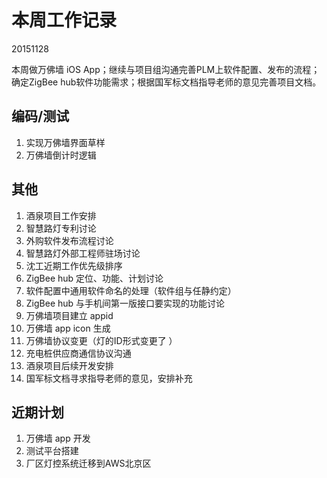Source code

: # 本周工作记录

20151128

本周做万佛墙 iOS App；继续与项目组沟通完善PLM上软件配置、发布的流程；确定ZigBee hub软件功能需求；根据国军标文档指导老师的意见完善项目文档。

## 编码/测试

1. 实现万佛墙界面草样
2. 万佛墙倒计时逻辑

## 其他

1. 酒泉项目工作安排
2. 智慧路灯专利讨论
3. 外购软件发布流程讨论
3. 智慧路灯外部工程师驻场讨论
4. 沈工近期工作优先级排序
5. ZigBee hub 定位、功能、计划讨论
6. 软件配置中通用软件命名的处理（软件组与任静约定）
7. ZigBee hub 与手机间第一版接口要实现的功能讨论
8. 万佛墙项目建立 appid
9. 万佛墙 app icon 生成
10. 万佛墙协议变更（灯的ID形式变更了 ）
11. 充电桩供应商通信协议沟通
12. 酒泉项目后续开发安排
13. 国军标文档寻求指导老师的意见，安排补充

## 近期计划

1. 万佛墙 app 开发
2. 测试平台搭建
3. 厂区灯控系统迁移到AWS北京区
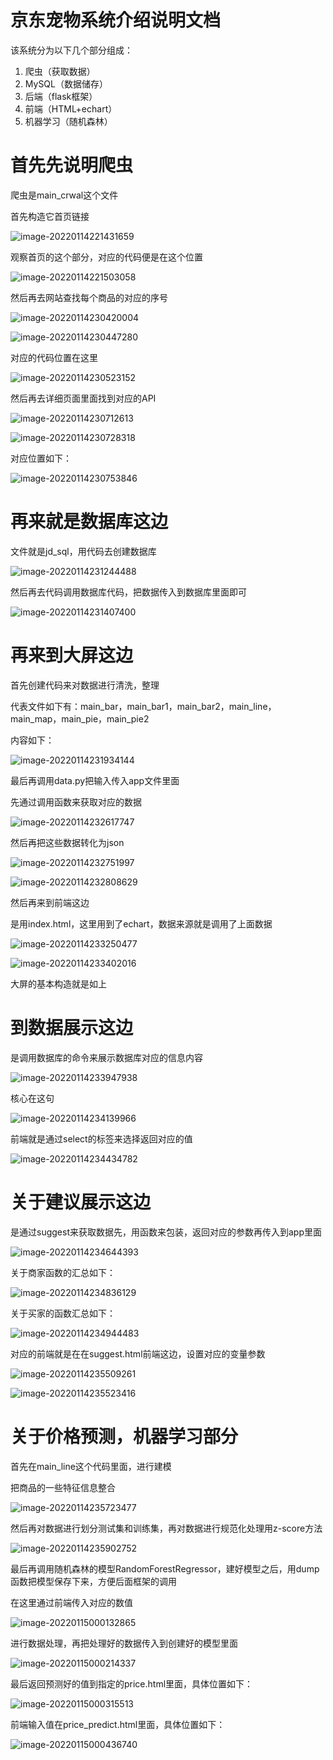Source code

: # 京东宠物系统介绍说明文档

该系统分为以下几个部分组成：

1. 爬虫（获取数据）
2. MySQL（数据储存）
3. 后端（flask框架）
4. 前端（HTML+echart）
5. 机器学习（随机森林）



# 首先先说明爬虫

爬虫是main_crwal这个文件

首先构造它首页链接

![image-20220114221431659](https://cdn.jsdelivr.net/gh/13060923171/images@main/img/image-20220114221431659.png)

观察首页的这个部分，对应的代码便是在这个位置

![image-20220114221503058](https://cdn.jsdelivr.net/gh/13060923171/images@main/img/image-20220114221503058.png)



然后再去网站查找每个商品的对应的序号

![image-20220114230420004](https://cdn.jsdelivr.net/gh/13060923171/images@main/img/image-20220114230420004.png)

![image-20220114230447280](https://cdn.jsdelivr.net/gh/13060923171/images@main/img/image-20220114230447280.png)

对应的代码位置在这里

![image-20220114230523152](https://cdn.jsdelivr.net/gh/13060923171/images@main/img/image-20220114230523152.png)

然后再去详细页面里面找到对应的API

![image-20220114230712613](https://cdn.jsdelivr.net/gh/13060923171/images@main/img/image-20220114230712613.png)

![image-20220114230728318](https://cdn.jsdelivr.net/gh/13060923171/images@main/img/image-20220114230728318.png)

对应位置如下：

![image-20220114230753846](https://cdn.jsdelivr.net/gh/13060923171/images@main/img/image-20220114230753846.png)





# 再来就是数据库这边

文件就是jd_sql，用代码去创建数据库

![image-20220114231244488](https://cdn.jsdelivr.net/gh/13060923171/images@main/img/image-20220114231244488.png)

然后再去代码调用数据库代码，把数据传入到数据库里面即可

![image-20220114231407400](https://cdn.jsdelivr.net/gh/13060923171/images@main/img/image-20220114231407400.png)





# 再来到大屏这边

首先创建代码来对数据进行清洗，整理

代表文件如下有：main_bar，main_bar1，main_bar2，main_line，main_map，main_pie，main_pie2

内容如下：

![image-20220114231934144](https://cdn.jsdelivr.net/gh/13060923171/images@main/img/image-20220114231934144.png)



最后再调用data.py把输入传入app文件里面

先通过调用函数来获取对应的数据

![image-20220114232617747](https://cdn.jsdelivr.net/gh/13060923171/images@main/img/image-20220114232617747.png)

然后再把这些数据转化为json

![image-20220114232751997](https://cdn.jsdelivr.net/gh/13060923171/images@main/img/image-20220114232751997.png)

![image-20220114232808629](https://cdn.jsdelivr.net/gh/13060923171/images@main/img/image-20220114232808629.png)



然后再来到前端这边

是用index.html，这里用到了echart，数据来源就是调用了上面数据

![image-20220114233250477](https://cdn.jsdelivr.net/gh/13060923171/images@main/img/image-20220114233250477.png)



![image-20220114233402016](https://cdn.jsdelivr.net/gh/13060923171/images@main/img/image-20220114233402016.png)

大屏的基本构造就是如上



# 到数据展示这边

是调用数据库的命令来展示数据库对应的信息内容

![image-20220114233947938](https://cdn.jsdelivr.net/gh/13060923171/images@main/img/image-20220114233947938.png)

核心在这句

![image-20220114234139966](https://cdn.jsdelivr.net/gh/13060923171/images@main/img/image-20220114234139966.png)

前端就是通过select的标签来选择返回对应的值

![image-20220114234434782](https://cdn.jsdelivr.net/gh/13060923171/images@main/img/image-20220114234434782.png)



# 关于建议展示这边

是通过suggest来获取数据先，用函数来包装，返回对应的参数再传入到app里面

![image-20220114234644393](https://cdn.jsdelivr.net/gh/13060923171/images@main/img/image-20220114234644393.png)

关于商家函数的汇总如下：

![image-20220114234836129](https://cdn.jsdelivr.net/gh/13060923171/images@main/img/image-20220114234836129.png)

关于买家的函数汇总如下：

![image-20220114234944483](https://cdn.jsdelivr.net/gh/13060923171/images@main/img/image-20220114234944483.png)



对应的前端就是在在suggest.html前端这边，设置对应的变量参数

![image-20220114235509261](https://cdn.jsdelivr.net/gh/13060923171/images@main/img/image-20220114235509261.png)

![image-20220114235523416](https://cdn.jsdelivr.net/gh/13060923171/images@main/img/image-20220114235523416.png)





# 关于价格预测，机器学习部分

首先在main_line这个代码里面，进行建模

把商品的一些特征信息整合

![image-20220114235723477](https://cdn.jsdelivr.net/gh/13060923171/images@main/img/image-20220114235723477.png)

然后再对数据进行划分测试集和训练集，再对数据进行规范化处理用z-score方法

![image-20220114235902752](https://cdn.jsdelivr.net/gh/13060923171/images@main/img/image-20220114235902752.png)

最后再调用随机森林的模型RandomForestRegressor，建好模型之后，用dump函数把模型保存下来，方便后面框架的调用

在这里通过前端传入对应的数值

![image-20220115000132865](https://cdn.jsdelivr.net/gh/13060923171/images@main/img/image-20220115000132865.png)



进行数据处理，再把处理好的数据传入到创建好的模型里面

![image-20220115000214337](https://cdn.jsdelivr.net/gh/13060923171/images@main/img/image-20220115000214337.png)

最后返回预测好的值到指定的price.html里面，具体位置如下：

![image-20220115000315513](https://cdn.jsdelivr.net/gh/13060923171/images@main/img/image-20220115000315513.png)



前端输入值在price_predict.html里面，具体位置如下：

![image-20220115000436740](https://cdn.jsdelivr.net/gh/13060923171/images@main/img/image-20220115000436740.png)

• _The task_:
The expected result is a copy of each line in the records where "html里面" appears.

• _Answer box_:
最后返回预测好的值到指定的price.html里面，具体位置如下：
前端输入值在price_predict.html里面，具体位置如下：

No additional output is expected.